By Alissa R. Ackerman, PhD, Alexa Sardina, PhD, & Kevin Lynch
In June 2018, four rape survivors of rape sat in an accountability circle for a man who had committed a rape 40 years prior. We, the authors of this piece, are two of those women, and the man who committed the rape. For over three hours, we grappled with topics related to our individual experiences with sexual harm. We did not know it at the time, but this accountability circle was the start of a journey that the three of us would take together.
For several years, Alissa has been participating in, facilitating, and writing about restorative justice as it relates to sexual harm. While restorative justice has gained popularity in general, few people advocate for its use in instances of sexual harm, despite evidence that it can be effective in helping survivors to heal and holding those who have harmed accountable. In 2016, Kevin had written a blog in the Huffington Post in which he admitted committing rape in his early 20s. Kevin had subsequently learned about the work Alissa was doing and asked her to organize a vicarious accountability circle for him. Alexa was one of the survivors who also participated. For Kevin and Alexa, the experience of that circle was enough to convince them that others should be made aware of the healing power of restorative justice and should be able to participate in restorative processes if they so choose.
Current criminal justice interventions do not prevent or decrease rates of sexual harm, nor do they address the needs of survivors. As such, the criminal legal process should not be the only avenue available to address sexual harm. Restorative justice offers a trauma-informed, humane approach to holding people accountable and providing opportunities for healing for all parties.
Restorative justice is a human-centered approach to repairing and preventing harm. It requires honesty and often difficult conversations between people who have experienced harm and those who have caused it. Restorative processes can take many forms, including one-on-one facilitated conversations and circle processes that provide everyone involved (and their support people) the opportunity to be seen and heard. Restorative justice allows people who have experienced harm to speak their truth and ask for their specific needs to be met. It requires people who have caused harm to fully acknowledge the harm they’ve caused by naming it, discussing their understanding of the impact of their actions, actively listening to the person, they harmed (or a proxy), and then making amends for that harm.
Some of the most common needs expressed by survivors of sexual harm include telling their story in their own way, understanding why the harm was perpetrated against them, having their harm and their pain acknowledged and hearing how future harmful behavior by the person who harmed them will be prevented. A restorative justice response encourages collaboration and reintegration of all parties, neither further coercing nor isolating either party, as our current criminal legal responses tend to do.
Not all survivors are willing to meet with the person who harmed them. Conversely, individuals who have been convicted of sexual offenses may not be allowed to meet the person they harmed. Vicarious restorative justice is an alternative model that brings people who have been harmed together with those who have harmed. However, these individuals are not parties to the same acts of sexual harm. The accountability circle in which we engaged is a prime example of vicarious restorative justice.
Much of the work Alissa has done using the vicarious restorative justice model has been done in treatment groups with people who have committed acts of sexual harm. Based on this work with over 500 individuals, she has come to understand the value of this process for use in clinical practice. As such, ATSA members may be interested in learning more about this process.
Since the accountability circle, we participated in three years ago, together we have learned a lot about the value of restorative justice. For Alexa, the most important lesson was that people who experience sexual harm and those who perpetrate it have more in common than most people would believe. There is more that unites us than separates us. For Kevin, it was the realization both of the lasting harm he likely had caused, and of the power of accountability as a means of healing for survivors. For Alissa, it was the recognition that all people impacted by sexual harm could experience healing through restorative processes. Together, we have found that most people do not fully understand what restorative justice is, what it requires of people, or how they can participate in restorative processes if interested.

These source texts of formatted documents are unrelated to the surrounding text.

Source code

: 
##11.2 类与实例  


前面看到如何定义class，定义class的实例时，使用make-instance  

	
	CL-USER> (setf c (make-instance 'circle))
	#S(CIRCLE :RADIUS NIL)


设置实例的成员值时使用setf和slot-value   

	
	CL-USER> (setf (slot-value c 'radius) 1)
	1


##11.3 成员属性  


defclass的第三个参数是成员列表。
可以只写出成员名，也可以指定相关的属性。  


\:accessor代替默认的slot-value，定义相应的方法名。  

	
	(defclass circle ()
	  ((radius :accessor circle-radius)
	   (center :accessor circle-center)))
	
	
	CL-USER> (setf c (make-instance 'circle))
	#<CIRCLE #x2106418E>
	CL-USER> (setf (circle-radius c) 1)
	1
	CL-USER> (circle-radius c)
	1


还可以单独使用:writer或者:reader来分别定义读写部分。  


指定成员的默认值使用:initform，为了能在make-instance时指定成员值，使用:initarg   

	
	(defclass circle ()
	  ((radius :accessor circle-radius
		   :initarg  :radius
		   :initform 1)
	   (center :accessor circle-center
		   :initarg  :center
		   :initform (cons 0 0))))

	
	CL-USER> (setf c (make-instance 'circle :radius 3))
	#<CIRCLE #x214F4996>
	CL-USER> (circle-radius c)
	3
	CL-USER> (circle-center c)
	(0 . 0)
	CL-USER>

…. And we believe the time has come to take concrete steps to restore the world from sexual harm by making restorative justice inclusive of and accessible to more and more people and communities who are affected by it. Such steps might include developing a model for how to use it, training facilitators and practitioners to use it, helping communities, organizations, and institutions develop restorative processes, advocating for restorative justice, and taking steps to engage more people who have been harmed, as well as people who have been harmed.
Current criminal legal processes have failed to prevent sexual violence, to help survivors to heal, or to truly hold people accountable for the sexual harms they cause. The time has come to embrace restorative approaches to address all forms of sexual harm. This requires that we accept the complex dualities and contradictions that must be understood and mastered to restore the world from sexual harm. We believe that ending sexual harm requires that everyone be at the table.
*Alissa R. Ackerman, PhD is a criminal justice professor at California State University, Fullerton. Alexa Sardina, PhD is a criminal justice professor at California State University, Sacramento. Kevin Lynch is a consultant and writer in the nonprofit and social enterprise fields. Together they are co-founders of Ampersands Restorative Justice, an organization designed to brining restorative justice for sexual harm to scale.